Hi I am currently pooling together CPS ASEC data from 2013-2015, and I had a couple questions.
- When pooling CPS ASEC data how do you account for duplicate respondents?
I used CPSID to account for duplicate respondents, and managed to only keep the most recent respondents if there were duplicates. Does this method sound right?
- Additionally, when using weights for pooled data I basically, divided the weights for my analysis by 2, since I’m using data from 2013-2015, does this method also sound right?
Any single month of the CPS is meant to produce nationally and sub-nationally representative estimates when weights are used. Therefore, when you pool observations from the 2013, 2014, and 2015 ASEC, your estimates will be the sum of the estimates from each of the three individual years. You will need to divide your weights by three to produce an average for the three year period.
Another result of pooling multiple years of the ASEC together are repeated observations of the same individual across years due to the panel design of the CPS. While individual respondents can appear across multiple ASEC samples (e.g.

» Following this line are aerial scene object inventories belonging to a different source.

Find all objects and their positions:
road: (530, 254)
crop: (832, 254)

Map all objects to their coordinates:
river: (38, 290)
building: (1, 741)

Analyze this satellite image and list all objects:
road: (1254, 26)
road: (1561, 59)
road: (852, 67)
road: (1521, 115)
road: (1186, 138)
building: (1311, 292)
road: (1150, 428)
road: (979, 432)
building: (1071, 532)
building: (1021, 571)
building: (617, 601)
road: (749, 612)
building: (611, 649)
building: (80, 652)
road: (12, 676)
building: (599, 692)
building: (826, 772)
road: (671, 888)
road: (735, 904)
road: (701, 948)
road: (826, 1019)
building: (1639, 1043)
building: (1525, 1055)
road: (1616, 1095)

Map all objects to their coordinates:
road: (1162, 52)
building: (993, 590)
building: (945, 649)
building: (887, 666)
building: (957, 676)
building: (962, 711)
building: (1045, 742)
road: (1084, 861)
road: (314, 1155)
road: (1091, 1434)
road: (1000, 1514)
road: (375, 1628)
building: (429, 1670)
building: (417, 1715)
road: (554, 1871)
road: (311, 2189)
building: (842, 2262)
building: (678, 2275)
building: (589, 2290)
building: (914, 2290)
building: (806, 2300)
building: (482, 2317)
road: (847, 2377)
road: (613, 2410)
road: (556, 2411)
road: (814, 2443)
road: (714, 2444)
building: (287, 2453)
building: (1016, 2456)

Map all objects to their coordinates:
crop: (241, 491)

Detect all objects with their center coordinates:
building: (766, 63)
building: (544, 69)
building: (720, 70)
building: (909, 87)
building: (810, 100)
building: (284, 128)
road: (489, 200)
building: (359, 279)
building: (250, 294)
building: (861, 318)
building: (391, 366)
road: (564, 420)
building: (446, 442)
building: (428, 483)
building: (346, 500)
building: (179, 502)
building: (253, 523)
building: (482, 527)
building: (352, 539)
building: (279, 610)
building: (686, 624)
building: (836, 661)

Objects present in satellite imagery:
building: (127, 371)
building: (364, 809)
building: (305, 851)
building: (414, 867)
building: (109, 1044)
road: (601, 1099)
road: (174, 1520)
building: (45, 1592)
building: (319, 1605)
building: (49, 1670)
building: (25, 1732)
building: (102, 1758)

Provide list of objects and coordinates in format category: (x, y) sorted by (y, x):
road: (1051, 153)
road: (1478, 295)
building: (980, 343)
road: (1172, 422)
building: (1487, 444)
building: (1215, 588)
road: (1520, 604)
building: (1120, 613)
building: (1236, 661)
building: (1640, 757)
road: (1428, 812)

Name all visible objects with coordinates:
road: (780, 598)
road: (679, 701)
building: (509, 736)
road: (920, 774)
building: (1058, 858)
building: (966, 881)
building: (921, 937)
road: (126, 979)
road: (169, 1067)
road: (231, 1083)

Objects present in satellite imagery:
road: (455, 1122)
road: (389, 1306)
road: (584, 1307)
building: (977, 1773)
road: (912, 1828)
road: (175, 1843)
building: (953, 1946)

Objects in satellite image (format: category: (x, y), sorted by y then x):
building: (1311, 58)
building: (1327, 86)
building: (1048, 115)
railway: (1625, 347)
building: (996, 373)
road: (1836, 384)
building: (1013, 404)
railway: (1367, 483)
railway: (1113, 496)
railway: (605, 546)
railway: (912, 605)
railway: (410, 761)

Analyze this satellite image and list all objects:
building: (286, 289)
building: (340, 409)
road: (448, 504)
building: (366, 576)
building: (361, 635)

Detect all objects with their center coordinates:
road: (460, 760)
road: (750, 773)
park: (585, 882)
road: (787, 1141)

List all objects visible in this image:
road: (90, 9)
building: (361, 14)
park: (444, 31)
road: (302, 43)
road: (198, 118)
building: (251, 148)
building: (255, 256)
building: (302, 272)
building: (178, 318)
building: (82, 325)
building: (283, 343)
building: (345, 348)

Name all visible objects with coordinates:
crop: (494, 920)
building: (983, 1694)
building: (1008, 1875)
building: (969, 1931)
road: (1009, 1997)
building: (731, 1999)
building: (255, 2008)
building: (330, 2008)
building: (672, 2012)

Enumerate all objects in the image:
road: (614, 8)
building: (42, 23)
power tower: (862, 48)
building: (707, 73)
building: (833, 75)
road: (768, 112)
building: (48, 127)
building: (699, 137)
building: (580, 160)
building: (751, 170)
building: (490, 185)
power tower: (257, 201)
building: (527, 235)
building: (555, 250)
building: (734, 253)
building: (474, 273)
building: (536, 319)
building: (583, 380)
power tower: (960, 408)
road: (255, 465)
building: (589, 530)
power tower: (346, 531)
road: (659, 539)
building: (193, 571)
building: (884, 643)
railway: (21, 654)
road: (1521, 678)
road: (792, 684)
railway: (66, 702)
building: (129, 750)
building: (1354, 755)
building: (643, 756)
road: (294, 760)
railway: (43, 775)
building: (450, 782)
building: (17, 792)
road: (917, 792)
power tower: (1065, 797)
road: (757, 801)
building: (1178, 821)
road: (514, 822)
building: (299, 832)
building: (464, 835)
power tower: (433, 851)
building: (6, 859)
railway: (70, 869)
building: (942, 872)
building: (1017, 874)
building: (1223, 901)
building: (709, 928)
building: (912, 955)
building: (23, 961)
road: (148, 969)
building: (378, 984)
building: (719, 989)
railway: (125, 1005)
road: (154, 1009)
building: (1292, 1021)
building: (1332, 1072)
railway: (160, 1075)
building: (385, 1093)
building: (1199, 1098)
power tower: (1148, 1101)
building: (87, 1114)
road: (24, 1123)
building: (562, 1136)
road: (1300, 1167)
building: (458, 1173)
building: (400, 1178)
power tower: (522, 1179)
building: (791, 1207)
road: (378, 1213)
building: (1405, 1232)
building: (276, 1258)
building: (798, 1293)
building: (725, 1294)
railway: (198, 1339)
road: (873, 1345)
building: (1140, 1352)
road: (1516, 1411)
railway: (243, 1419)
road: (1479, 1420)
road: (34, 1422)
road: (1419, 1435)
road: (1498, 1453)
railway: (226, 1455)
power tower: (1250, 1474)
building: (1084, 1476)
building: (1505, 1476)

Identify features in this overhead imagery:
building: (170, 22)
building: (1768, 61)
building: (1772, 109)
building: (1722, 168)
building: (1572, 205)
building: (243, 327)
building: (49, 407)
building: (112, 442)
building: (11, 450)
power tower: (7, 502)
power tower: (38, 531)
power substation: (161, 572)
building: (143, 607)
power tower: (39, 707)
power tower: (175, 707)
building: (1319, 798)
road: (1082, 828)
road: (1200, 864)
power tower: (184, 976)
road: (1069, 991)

ASEC 2014 & 2015), there are no duplicate respondents within any single CPS ASEC sample (e.g. within the 2013 ASEC). For reference, CPSID is the unique identifier for households in the CPS and CPSIDP is the unique identifier for individuals in the CPS. Each individual within a household will have the same CPSID value. Note also that all participants of the ASEC oversample (as indicated by ASECOVERP) will have a CPSIDP value of 0 since they cannot be linked across samples. Whether to retain repeated observations of the same individual across years is up to the researcher; it is worth consulting the literature in the field to see what others have done with an eye towards the specific application.